Un vaste champ de possibilités
La presse a récemment rapporté qu’un jeune Sud-Africain a réussi à créer un polymère naturel, à base d’écorce d’orange, capable d’absorber l’eau et de lutter ainsi efficacement contre la sécheresse (L’Humanité, 4 octobre 2016, p. 2). En fait l’écorce d’orange peut avoir des applications économiques intéressantes comme l’ont montré depuis 1980 les recherches des Japonais Takahashi Satoru, Okujima Sadayasu, Aihara Hiroshi, Shimakewa Takeshi et Kubo Susumu. Sa fermentation contrôlée peut produire du biogaz et réduire ainsi la consommation d’énergie fossile polluante. Les recherches s’orientent même vers la cogénération (électricité et chaleur). Les déchets d’agrumes peuvent être adaptés pour entrer dans l’alimentation du bétail comme ils peuvent servir à la production de protéines d’origine unicellulaire (P.O.U, et en anglais SCP pour Single Cell Protein). Celles-ci sont extraites de la biomasse microbienne et peuvent servir – après extraction des acides nucléiques et des toxiques- d’aliments pour la volaille voire du bétail, par exemple, à la place des céréales, de la farine de poisson ou du soja et libérer ainsi les champs pour d’autres spéculations agricoles rendant du coup le produit final plus économique comme le montrent les travaux de P. Ravindra.

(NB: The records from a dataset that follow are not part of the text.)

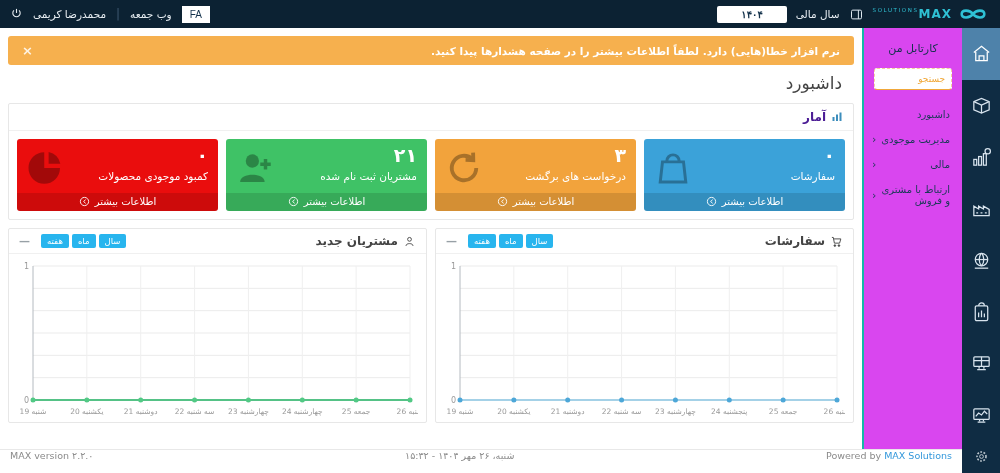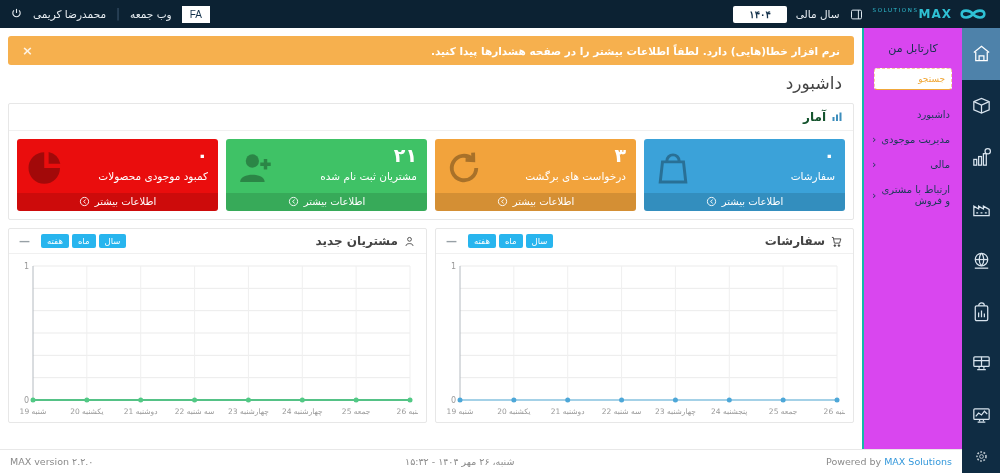--- a/index.html
+++ b/index.html
@@ -20,7 +20,7 @@
   .logo-sub{font-size:5.5px; letter-spacing:1.6px;}
   .nav-icon-btn{color:#dfe9f1; display:flex; align-items:center; cursor:pointer;}
   .nav-label{color:#e8eef3; font-size:10.5px;}
-  .year-btn{background:#fff; color:#14324c; font-size:10px; font-weight:bold; border:none; border-radius:2px; padding:3px 16px; cursor:pointer;}
+  .year-btn{background:#fff; color:#14324c; font-size:10px; font-weight:bold; border:none; border-radius:2px; padding:3px 24px; cursor:pointer;}
   .nav-left{margin-inline-start:auto; display:flex; align-items:center; gap:10px;}
   .lang-btn{background:#fff; color:#14324c; font-size:10px; border:none; border-radius:0; padding:3px 8px; cursor:pointer;}
   .nav-divider{color:#3e5870; font-size:12px;}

Devant la surproduction d’agrumes observée cette année, il y a une leçon à tirer : la diversification s’impose. Il faut penser, entre autres, à la production de conserves, de confitures et de marmelade. Il faut exploiter le limonène et les fleurs d’oranger en améliorant les techniques traditionnelles de la parfumerie sfaxienne et tunisoise.
Une révolution culturelle s’impose
Cette semaine, s’est tenu le Congrès National de la Jeunesse. On aurait aimé y voir mieux affirmé le rôle de la recherche scientifique et technologique pour inciter nos 2 600 000 jeunes à s’y adonner pour parvenir, comme ce jeune Sud-africain, à mettre au point des produits à valeur ajoutée dérivées de nos productions agricoles. Le rôle des décideurs est, à cet égard, capital.
En Espagne, toutes les régions de la péninsule, ont un centre de recherche consacrée à l’huile d’olive. Le service de recherche agricole SERIDA de Villaviciosa, dans les Asturies, étudie notamment les performances de l’alambic dit Alquitara – manifestement d’origine arabe- pour améliorer la qualité de certaines productions agricoles locales.
Il y a quelques excellents travaux chez nous portant tant sur l’huile que sur les agrumes. Des efforts financiers supplémentaires sont nécessaires pour encourager les chercheurs et rendre ce type de recherche attrayant pour les jeunes afin que le pays en récolte des retombées économiques et des emplois.
Une révolution culturelle de nos politiciens est, à cet égard, nécessaire : penser science, recherche et technique. Dans un livre récent, Hubert Védrine, ancien ministre français des Affaires Etrangères, relève: « Depuis le XVIIIème siècle, les sciences et la culture (les humanités) ont été complètement séparées. Les scientifiques ne sont pas devenus incultes, bien au contraire, mais l’ignorance scientifique des littéraires, des juristes, des politiques et même des économistes n’a cessé d’empirer. ….Jusqu’à présent, pour le plus grand nombre parmi les élites classiques, politiques, littéraires ou juridiques, aujourd’hui largement technocratiques ou économiques, ces questions n’ont tout simplement pas compté et ne comptent toujours pas. »
*L’article d’Essabah avance ce chiffre mais Abdelmajid Zar (Président de l’UTAP) parle d’une production de 760 000 t sur le site de Webdo consulté le 26 décembre 2016.